Question

At a temperature T, a compound $A{B}_4\left(g\right)$ dissociates as $2A{B}_4\rightleftharpoons A_2\left(g\right)+4B_2\left(g\right)$ with a degree of dissociation x, which is small compared with unity.

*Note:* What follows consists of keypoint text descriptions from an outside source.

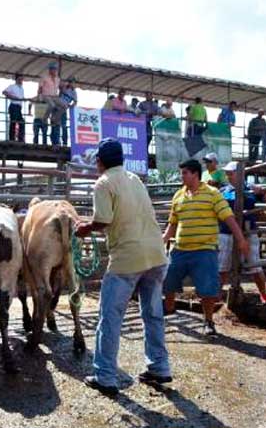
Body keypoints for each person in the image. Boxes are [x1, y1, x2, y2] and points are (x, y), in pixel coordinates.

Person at [76, 139, 171, 396]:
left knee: (110, 317)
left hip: (127, 260)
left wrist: (85, 228)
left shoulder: (104, 182)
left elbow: (103, 220)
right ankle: (160, 367)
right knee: (153, 315)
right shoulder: (134, 179)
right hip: (156, 256)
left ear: (100, 161)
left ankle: (105, 376)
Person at [163, 159, 249, 336]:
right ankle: (169, 308)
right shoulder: (178, 195)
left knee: (207, 289)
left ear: (195, 174)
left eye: (185, 173)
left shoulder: (212, 193)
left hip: (204, 249)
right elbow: (172, 223)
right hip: (180, 249)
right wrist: (162, 240)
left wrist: (241, 239)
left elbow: (228, 218)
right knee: (167, 280)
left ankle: (208, 321)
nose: (182, 176)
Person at [218, 161, 266, 304]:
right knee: (222, 267)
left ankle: (264, 295)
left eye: (231, 173)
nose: (228, 176)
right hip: (226, 232)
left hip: (248, 232)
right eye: (227, 173)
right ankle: (217, 295)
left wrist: (262, 191)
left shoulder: (250, 188)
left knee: (255, 265)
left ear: (240, 174)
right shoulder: (223, 191)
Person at [36, 61, 65, 141]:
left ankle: (55, 118)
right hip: (46, 95)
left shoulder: (57, 79)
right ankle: (45, 119)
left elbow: (61, 88)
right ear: (50, 70)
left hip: (55, 96)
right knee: (52, 105)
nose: (55, 71)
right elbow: (40, 88)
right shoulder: (44, 77)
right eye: (53, 69)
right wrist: (39, 97)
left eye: (56, 69)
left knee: (64, 105)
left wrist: (61, 90)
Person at [3, 73, 26, 142]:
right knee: (13, 122)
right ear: (16, 79)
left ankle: (20, 138)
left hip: (19, 107)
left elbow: (21, 97)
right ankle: (12, 139)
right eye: (20, 79)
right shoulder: (12, 86)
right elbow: (4, 92)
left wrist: (24, 99)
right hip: (13, 105)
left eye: (22, 79)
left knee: (21, 122)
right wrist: (12, 97)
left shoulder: (22, 88)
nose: (21, 81)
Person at [58, 77, 78, 145]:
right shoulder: (64, 87)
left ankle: (64, 142)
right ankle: (56, 141)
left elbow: (75, 102)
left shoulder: (74, 92)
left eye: (73, 82)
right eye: (70, 82)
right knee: (56, 125)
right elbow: (59, 86)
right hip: (57, 108)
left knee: (63, 126)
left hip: (63, 110)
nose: (72, 83)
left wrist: (70, 106)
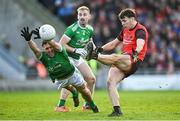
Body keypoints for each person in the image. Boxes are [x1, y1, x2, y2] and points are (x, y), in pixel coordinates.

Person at [20, 26, 99, 113]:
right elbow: (35, 50)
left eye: (50, 47)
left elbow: (54, 44)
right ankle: (74, 93)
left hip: (72, 75)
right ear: (44, 49)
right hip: (60, 79)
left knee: (84, 91)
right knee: (68, 87)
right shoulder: (43, 57)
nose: (49, 50)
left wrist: (45, 36)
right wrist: (29, 40)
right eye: (47, 48)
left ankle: (92, 105)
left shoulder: (59, 49)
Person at [86, 8, 148, 116]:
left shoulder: (140, 30)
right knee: (110, 81)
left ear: (132, 19)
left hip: (133, 59)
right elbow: (113, 44)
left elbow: (140, 44)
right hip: (124, 59)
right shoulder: (124, 30)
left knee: (115, 57)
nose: (123, 23)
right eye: (121, 21)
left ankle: (94, 56)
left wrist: (136, 51)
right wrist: (100, 49)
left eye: (124, 21)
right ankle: (117, 110)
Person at [59, 6, 96, 111]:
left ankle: (87, 104)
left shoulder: (90, 29)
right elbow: (61, 44)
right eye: (80, 15)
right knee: (71, 80)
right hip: (67, 57)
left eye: (84, 15)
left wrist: (94, 49)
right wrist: (75, 50)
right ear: (77, 16)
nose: (82, 17)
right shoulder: (72, 29)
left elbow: (90, 42)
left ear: (89, 16)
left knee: (91, 79)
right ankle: (60, 106)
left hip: (77, 57)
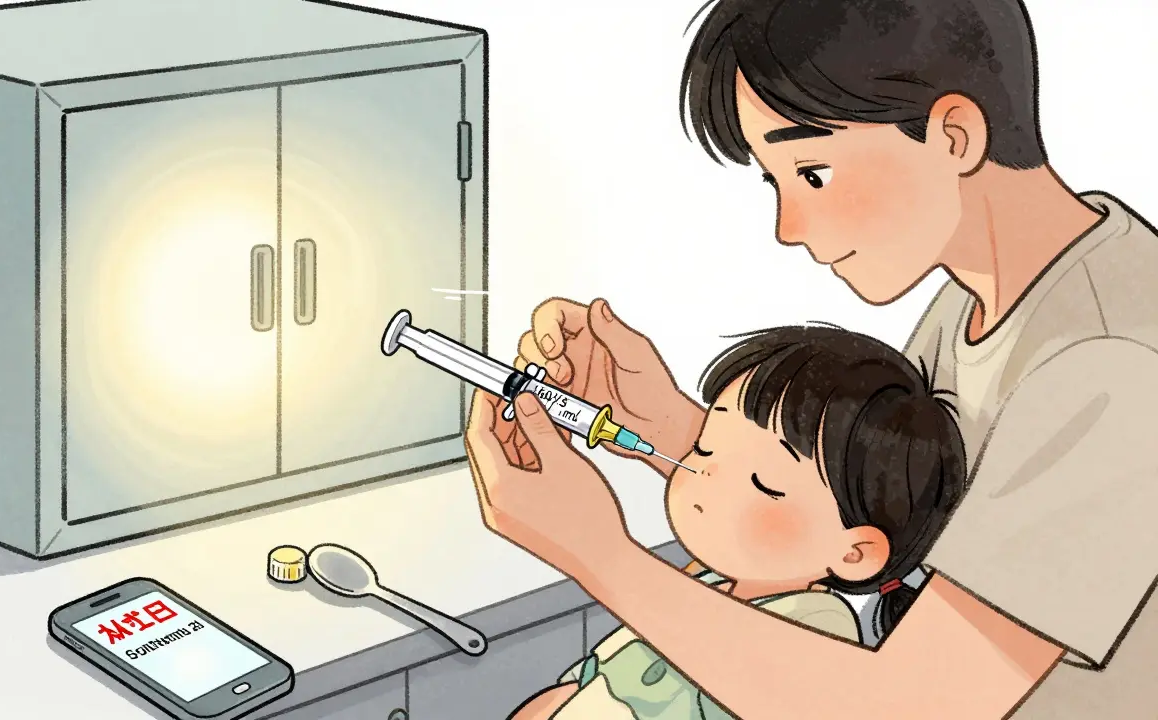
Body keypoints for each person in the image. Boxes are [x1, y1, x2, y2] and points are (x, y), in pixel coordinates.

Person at [466, 0, 1158, 717]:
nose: (788, 229)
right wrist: (678, 430)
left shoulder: (1113, 365)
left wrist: (596, 552)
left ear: (954, 135)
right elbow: (863, 513)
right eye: (775, 182)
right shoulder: (988, 299)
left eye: (814, 174)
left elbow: (911, 705)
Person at [491, 325, 967, 719]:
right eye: (706, 446)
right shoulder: (710, 581)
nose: (703, 472)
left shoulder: (813, 626)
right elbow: (594, 676)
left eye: (763, 482)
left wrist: (596, 550)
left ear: (853, 553)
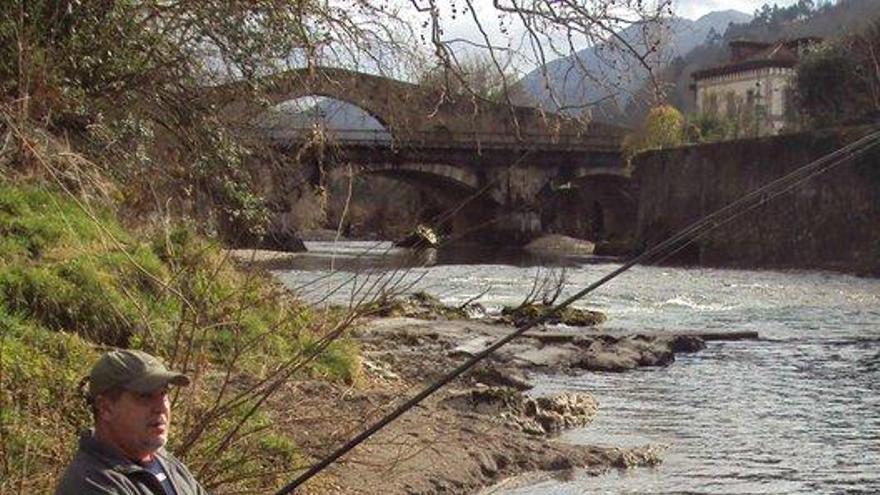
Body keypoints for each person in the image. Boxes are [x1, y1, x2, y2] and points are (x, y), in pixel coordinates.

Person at [55, 349, 208, 494]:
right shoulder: (90, 484)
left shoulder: (165, 461)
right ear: (105, 408)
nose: (161, 407)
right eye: (145, 396)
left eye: (164, 393)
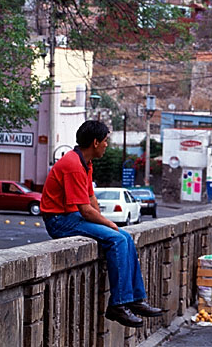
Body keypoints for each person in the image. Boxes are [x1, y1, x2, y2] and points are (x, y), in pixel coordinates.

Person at [40, 120, 163, 328]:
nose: (107, 145)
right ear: (95, 142)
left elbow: (91, 198)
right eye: (105, 141)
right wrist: (109, 224)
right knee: (117, 238)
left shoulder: (84, 162)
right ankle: (118, 304)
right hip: (59, 221)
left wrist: (105, 223)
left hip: (70, 217)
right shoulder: (72, 165)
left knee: (125, 237)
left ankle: (135, 299)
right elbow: (85, 210)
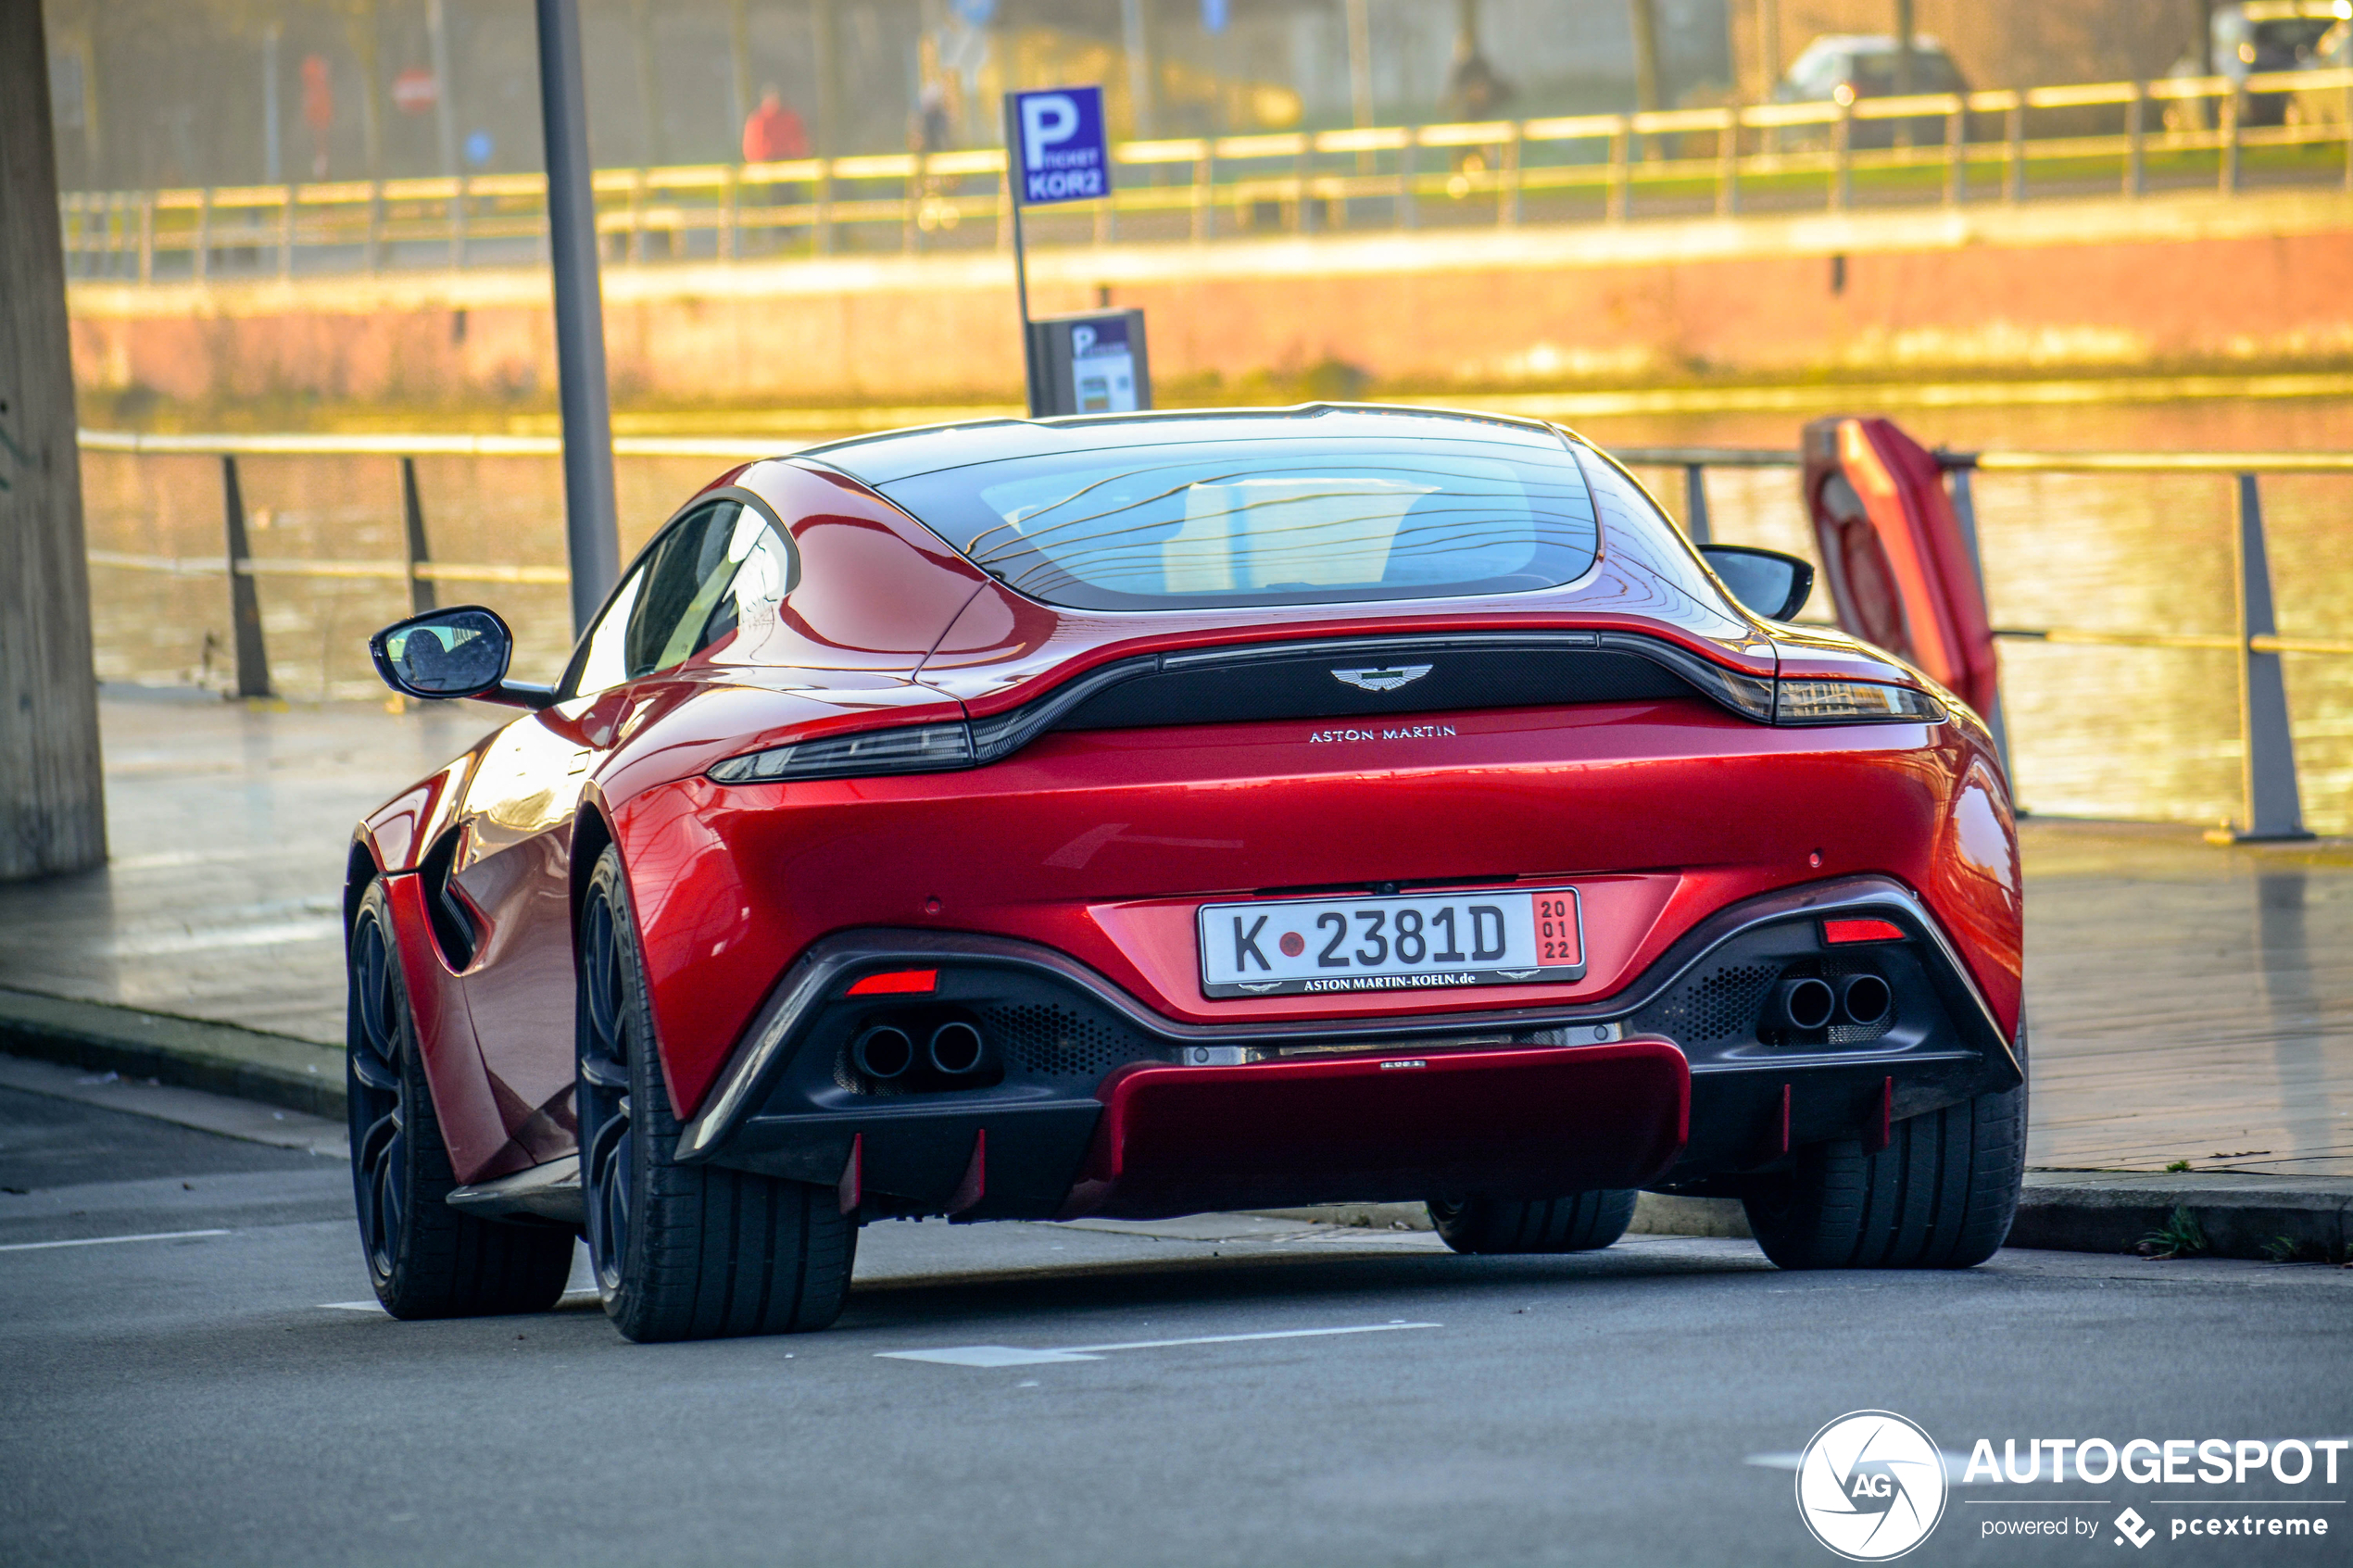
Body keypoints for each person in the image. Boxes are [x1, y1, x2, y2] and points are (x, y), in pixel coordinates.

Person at [742, 85, 808, 163]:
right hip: (764, 165)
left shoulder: (790, 119)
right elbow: (752, 149)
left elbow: (800, 144)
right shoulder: (758, 121)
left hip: (789, 163)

The expression of $K_p$ in terms of x and total pressure P is?

• A. $8P^3{x}^5$
• B. $256P^3{x}^5$
• C. $4P{x}^2$
• D. None of these

Answer 1

Answer: (A)

$K_p$ is the pressure constant of equilibrium and its formula is same as that of equilibrium constant, only in the place of concentration, partial pressure of reactants are used.

$2A{B}_4\leftrightharpoons A_2\left(g\right)+4B_2\left(g\right)$

$t=0$ $1$ $0$ $0$

$t=equilibrium$ $1-2\alpha$ $\alpha$ $4\alpha$

where,$2\alpha =x$

Degree of dissociation is x.(small compared to unity)

Total pressure is P.

$K_p=\frac{P.P_{A_2}\times (P.P_{B_2}{)}^4}{(P.P_{A{B}_4}{)}^2}$

Total number of moles is equal to $1+\frac{3x}{2}$

Here $x$ is very very small than 1.

$K_p=\frac{\frac{x}{2}\times P\times (2x{)}^4\times P^4}{(1-x{)}^2\times P^2}$

$K_p=8P^3{x}^5$

Hence, option (A) is correct.